While early color television experiments were kept in the component domain of RGB, most color television broadcasting and post production was compromised in the 1960s and 1970s to simplify infrastructure and transmission by combining the color and luminance (composite). However, once the color and luminance information was combined, it could never truly be uncombined as cleanly as originated.
Component video was rarely processed through a video facility as RGB, as it is in computer displays. There was a historical legacy need to maintain black-and-white signals. Further, as the human eye is more sensitive to black-and-white picture information than color, engineers calculated that with the size of the largest home television screen, the color video lines did not need to be sampled for every converted digital pixel.

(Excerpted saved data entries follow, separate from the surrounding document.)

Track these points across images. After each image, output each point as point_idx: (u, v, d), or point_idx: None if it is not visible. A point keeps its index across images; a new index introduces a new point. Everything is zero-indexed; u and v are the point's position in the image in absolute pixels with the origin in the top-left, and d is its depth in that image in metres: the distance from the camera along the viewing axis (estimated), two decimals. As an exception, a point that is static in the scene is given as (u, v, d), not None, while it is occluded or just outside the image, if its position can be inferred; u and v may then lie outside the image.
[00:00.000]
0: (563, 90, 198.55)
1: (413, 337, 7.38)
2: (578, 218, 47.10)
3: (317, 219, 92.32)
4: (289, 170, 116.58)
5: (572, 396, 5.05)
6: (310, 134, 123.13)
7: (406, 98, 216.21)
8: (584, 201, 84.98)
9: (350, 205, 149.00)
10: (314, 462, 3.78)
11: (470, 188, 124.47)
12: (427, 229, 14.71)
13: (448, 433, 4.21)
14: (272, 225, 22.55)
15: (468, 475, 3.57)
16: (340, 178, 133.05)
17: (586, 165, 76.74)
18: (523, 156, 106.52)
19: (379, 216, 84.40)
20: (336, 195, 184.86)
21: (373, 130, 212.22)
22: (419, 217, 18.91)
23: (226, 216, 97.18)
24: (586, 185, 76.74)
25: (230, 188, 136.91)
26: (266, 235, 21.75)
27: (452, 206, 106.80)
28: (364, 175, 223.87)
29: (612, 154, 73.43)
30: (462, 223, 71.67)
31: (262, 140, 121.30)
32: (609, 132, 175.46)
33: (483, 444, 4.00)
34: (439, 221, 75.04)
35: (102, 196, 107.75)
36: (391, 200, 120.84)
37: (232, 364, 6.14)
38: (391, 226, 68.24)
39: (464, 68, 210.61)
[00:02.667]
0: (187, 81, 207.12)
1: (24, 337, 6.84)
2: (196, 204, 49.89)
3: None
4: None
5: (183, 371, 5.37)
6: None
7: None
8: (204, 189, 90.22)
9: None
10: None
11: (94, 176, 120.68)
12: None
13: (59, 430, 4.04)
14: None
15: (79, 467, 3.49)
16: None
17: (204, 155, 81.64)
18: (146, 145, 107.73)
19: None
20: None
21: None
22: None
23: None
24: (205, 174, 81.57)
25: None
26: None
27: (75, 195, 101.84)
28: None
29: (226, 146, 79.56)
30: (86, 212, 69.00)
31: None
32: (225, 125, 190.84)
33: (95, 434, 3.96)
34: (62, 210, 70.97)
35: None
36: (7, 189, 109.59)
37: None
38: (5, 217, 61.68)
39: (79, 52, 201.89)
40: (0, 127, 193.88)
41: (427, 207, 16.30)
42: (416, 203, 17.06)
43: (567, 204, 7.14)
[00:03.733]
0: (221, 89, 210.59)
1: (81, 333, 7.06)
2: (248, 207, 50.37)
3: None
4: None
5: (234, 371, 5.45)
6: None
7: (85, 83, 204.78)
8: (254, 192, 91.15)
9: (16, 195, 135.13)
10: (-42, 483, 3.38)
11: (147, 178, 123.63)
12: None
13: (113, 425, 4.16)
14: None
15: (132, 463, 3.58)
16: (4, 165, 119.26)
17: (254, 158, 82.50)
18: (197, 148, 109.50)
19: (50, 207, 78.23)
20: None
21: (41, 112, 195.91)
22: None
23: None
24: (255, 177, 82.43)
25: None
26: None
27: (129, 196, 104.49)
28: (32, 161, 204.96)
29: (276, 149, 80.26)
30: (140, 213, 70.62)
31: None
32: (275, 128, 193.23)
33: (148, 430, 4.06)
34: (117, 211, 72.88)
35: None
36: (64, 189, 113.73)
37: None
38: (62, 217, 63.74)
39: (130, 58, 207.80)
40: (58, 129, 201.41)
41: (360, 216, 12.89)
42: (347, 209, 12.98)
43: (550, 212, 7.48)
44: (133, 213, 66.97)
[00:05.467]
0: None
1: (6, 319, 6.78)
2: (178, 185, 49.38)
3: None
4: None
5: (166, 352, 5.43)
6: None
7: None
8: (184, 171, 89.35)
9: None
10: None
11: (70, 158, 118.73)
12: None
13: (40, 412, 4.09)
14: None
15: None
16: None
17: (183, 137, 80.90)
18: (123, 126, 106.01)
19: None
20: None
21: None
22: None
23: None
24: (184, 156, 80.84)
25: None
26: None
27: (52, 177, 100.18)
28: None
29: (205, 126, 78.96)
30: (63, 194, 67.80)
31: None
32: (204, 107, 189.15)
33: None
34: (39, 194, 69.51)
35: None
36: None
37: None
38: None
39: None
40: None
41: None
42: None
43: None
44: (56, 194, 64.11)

Sony's 1982 news-gathering 1/2-inch video format Betacam - the first camcorder combination - came up with a compromise, known as YUV. The "Y" was luminance, or the detail of the video picture, in black-and-white. It contained the sync 'frame' needed to make a stable picture. If one connects only the "Y" cable, one can see a black-and-white image, but not if only connecting the other two color information channels.
The "UV" was a math algorithm of R-Y (red minus luminance) and B-Y (blue minus luminance). The green information was derived by the difference (thus YUV is referred to as color difference processing). For example, if there are five black-and-white panda teddy bears in a box (Y); plus eight red apples (R-Y) and two blueberries (B-Y); and the total number of items has to equal 20, one can easily calculate how many remaining green apples there are, as 20 minus 15 would leave a difference of five.

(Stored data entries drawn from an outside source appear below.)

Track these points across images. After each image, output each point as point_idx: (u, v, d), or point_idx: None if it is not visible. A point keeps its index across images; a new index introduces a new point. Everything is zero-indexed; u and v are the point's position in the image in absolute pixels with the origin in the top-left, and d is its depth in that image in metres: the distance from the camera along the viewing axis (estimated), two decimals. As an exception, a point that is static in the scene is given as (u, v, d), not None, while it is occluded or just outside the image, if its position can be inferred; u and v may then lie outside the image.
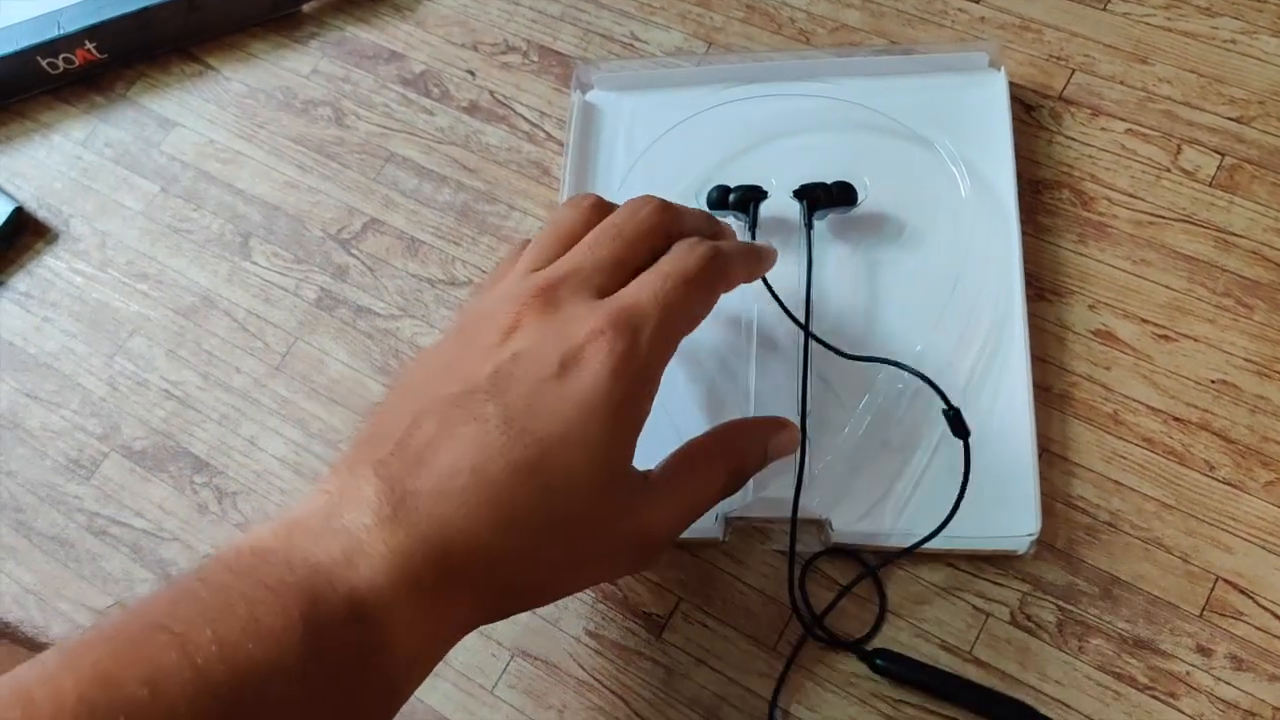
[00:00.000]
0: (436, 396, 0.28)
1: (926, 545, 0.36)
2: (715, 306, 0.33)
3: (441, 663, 0.38)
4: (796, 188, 0.41)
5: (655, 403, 0.30)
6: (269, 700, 0.22)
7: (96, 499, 0.44)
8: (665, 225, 0.32)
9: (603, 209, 0.33)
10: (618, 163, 0.46)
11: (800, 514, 0.36)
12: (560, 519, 0.27)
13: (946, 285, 0.40)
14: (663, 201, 0.33)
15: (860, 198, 0.41)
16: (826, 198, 0.41)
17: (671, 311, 0.30)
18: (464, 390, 0.28)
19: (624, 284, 0.30)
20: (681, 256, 0.31)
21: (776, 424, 0.35)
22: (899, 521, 0.37)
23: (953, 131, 0.43)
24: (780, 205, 0.42)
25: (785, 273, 0.38)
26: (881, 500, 0.37)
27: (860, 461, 0.38)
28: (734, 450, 0.34)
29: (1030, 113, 0.44)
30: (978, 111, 0.43)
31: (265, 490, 0.43)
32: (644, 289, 0.30)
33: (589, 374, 0.27)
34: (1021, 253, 0.40)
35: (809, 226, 0.40)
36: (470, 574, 0.26)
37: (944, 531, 0.35)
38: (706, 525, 0.38)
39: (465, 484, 0.26)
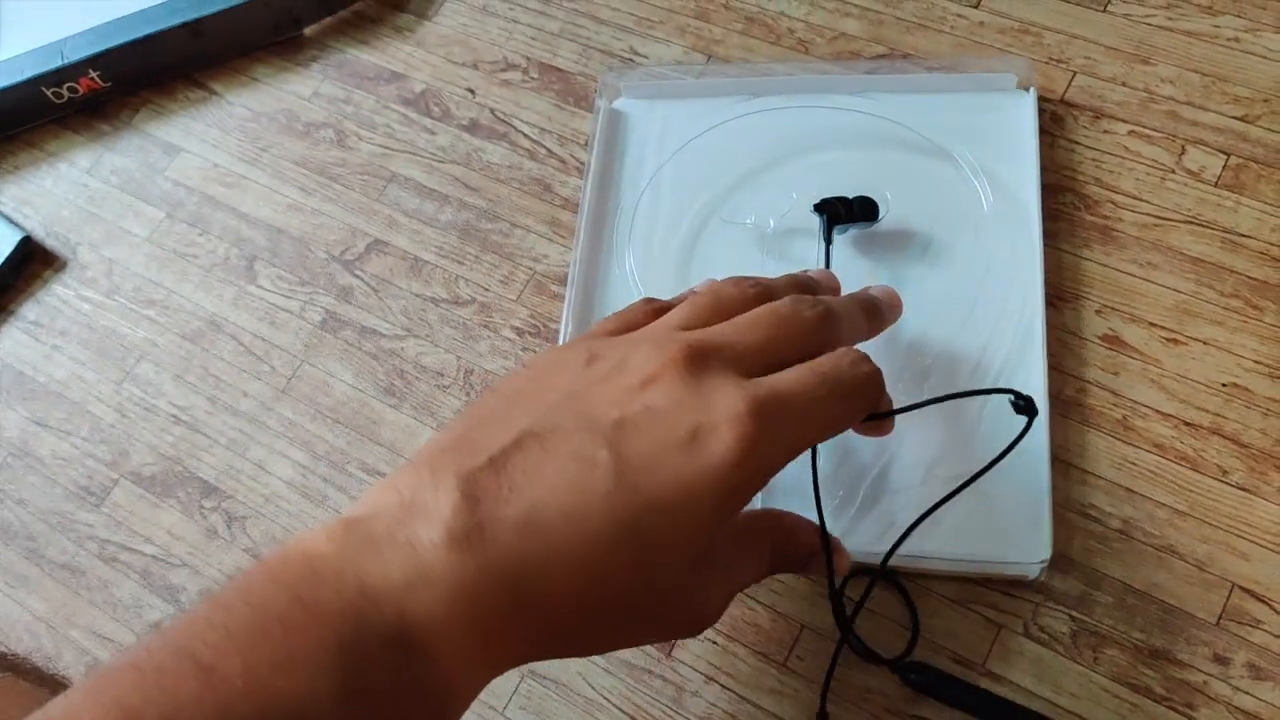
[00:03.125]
0: (549, 422, 0.26)
1: (930, 565, 0.36)
2: None
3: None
4: (817, 201, 0.41)
5: None
6: None
7: (107, 526, 0.44)
8: (826, 332, 0.31)
9: (766, 297, 0.32)
10: (645, 168, 0.45)
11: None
12: (644, 586, 0.26)
13: (967, 303, 0.40)
14: (829, 310, 0.31)
15: (882, 213, 0.41)
16: (847, 212, 0.40)
17: (815, 417, 0.28)
18: (582, 426, 0.26)
19: (769, 374, 0.29)
20: (842, 365, 0.29)
21: (831, 544, 0.33)
22: (907, 539, 0.36)
23: (979, 150, 0.42)
24: (800, 219, 0.42)
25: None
26: (891, 517, 0.37)
27: (873, 478, 0.37)
28: (782, 539, 0.32)
29: (1032, 117, 0.44)
30: (1005, 132, 0.42)
31: (274, 514, 0.43)
32: (797, 384, 0.28)
33: (717, 452, 0.26)
34: (1044, 272, 0.39)
35: (828, 241, 0.40)
36: (535, 618, 0.25)
37: (952, 553, 0.35)
38: None
39: (555, 524, 0.24)
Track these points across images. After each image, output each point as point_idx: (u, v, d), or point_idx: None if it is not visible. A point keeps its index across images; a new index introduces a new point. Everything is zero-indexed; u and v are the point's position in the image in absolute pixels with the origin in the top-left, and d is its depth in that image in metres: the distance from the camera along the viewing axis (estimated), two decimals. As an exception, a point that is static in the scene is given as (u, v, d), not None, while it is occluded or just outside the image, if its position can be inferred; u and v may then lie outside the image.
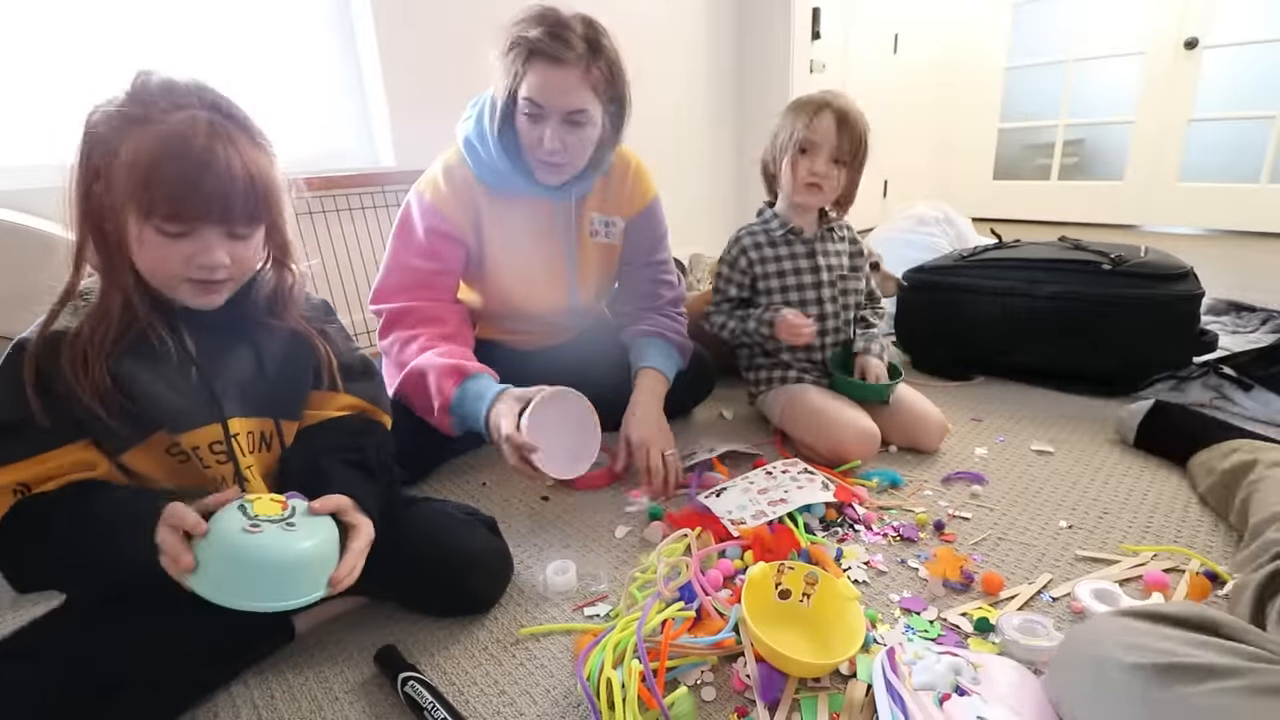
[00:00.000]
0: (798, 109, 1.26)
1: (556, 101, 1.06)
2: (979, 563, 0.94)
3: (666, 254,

When engineers sought to process and record in real time the huge amount of digital data needed to make the first digital video tape format, keeping the Y, R-Y, B-Y or YUV algorithm was key to simplifying and reducing the initial picture information sampled, saving valuable space.
4:2:2 is Y, R-Y and B-Y; not RGB; 4:2:2 is often erroneously quoted as 4 meaning red, and the remaining 2s standing for green and blue. If this were true, it would produce an uneven recording of green and blue data compared to red.
In a given small sample of the video picture - for instance the first four pixels going across horizontally in the top-left corner of the screen, the first "4" means that the more important luminance/black-and-white picture detail was sampled in every pixel in that 4-sample.
The next two 2s mean that R-Y and B-Y were sampled at every other pixel, skipping the one in-between. The eye should not be able to see the two in-between pixels not having the actual color information that the originating camera recorded - previous color pixel is simply replicated. Thus with 4:2:2, all color, red, green and blue, is sampled at half the rate of the black-and-white (luminance) picture detail. You could say that 50% of the color is actually recorded - because for the TV screen, it was good enough for the human eye.
The popular 1995/96 1/4-inch DV/DVCAM/DVCPro format had a component digital YUV sampling of 4:1:1, meaning only 1 out of 4 pixels or 25% of the color is actually recorded, which is why the color looks "muddy" and not as vibrant when compared to any 4:2:2 recording. This further made perfect green screen mattes impossible on the format. The DV format further compressed the digital data at 5:1, meaning compromising the picture information by 80% to get 25 million bits per second onto a small tape moving at a slow speed. Compare the DV quality to 1986's D1, with 4:2:2, no compression, and 173~226 million bits per second of data preserved.
Modern high definition video recorders - like Sony's HDCAM-SR format - SR stands for superior resolution - have the ability to switch between 4:2:2 and full RGB recording for giant-screen motion picture work, thus RGB is sampled at every pixel and branded 4:4:4.